Extract to read =>
Then came what former umpire Simon Taufel, one of the game’s most respected officials, would later describe as “a clear mistake” which changed the course of the match.
Stokes heaved a full toss from Boult out to cow corner and set off knowing he had to run two to be back on strike. The ball was gathered near the fence by Martin Guptill, who threw to the wicketkeeper’s end. Stokes, sensing he would be short, dived to make his ground with the ball inadvertently deflecting from the back of his bat and scuttling off to the unguarded boundary in front of the pavilion.
Stokes dives to make his ground (Dibyangshu Sarkar/AFP via Getty Images)
Amid the bedlam inside the stadium, the umpires Marais Erasmus and Kumar Dharmasena awarded six runs — the two that had been completed, plus four overthrows. England eventually tied the game and won on a Super Over.
Except, as Taufel pointed out soon after the match had concluded, the umpires had erred. Under the Laws of the game, Law 19.8 relating to overthrows states that “if a boundary results from an overthrow” the runs scored shall be “the allowance for the boundary and the runs completed by the batsmen, together with the run in progress if they had already crossed at the instant of the throw”.

Dataset records =>
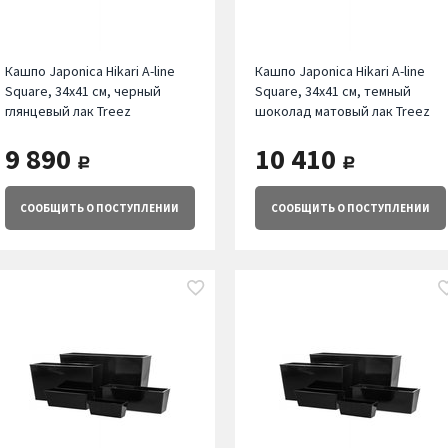
Кашпо Japonica Hikari A-line
Кашпо Japonica Hikari A-line
Square, 34х41 см, черный
Square, 34х41 см, темный
глянцевый лак Treez
шоколад матовый лак Treez
9 890
10 410
руб.
руб.
СООБЩИТЬ
О ПОСТУПЛЕНИИ
СООБЩИТЬ
О ПОСТУПЛЕНИИ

Instructions to follow => Copy the passage about the overthrow ruling word for word, between "Stokes dives to" and "a Super Over.", inclusive.

Solution to this task =>
Stokes dives to make his ground (Dibyangshu Sarkar/AFP via Getty Images)
Amid the bedlam inside the stadium, the umpires Marais Erasmus and Kumar Dharmasena awarded six runs — the two that had been completed, plus four overthrows. England eventually tied the game and won on a Super Over.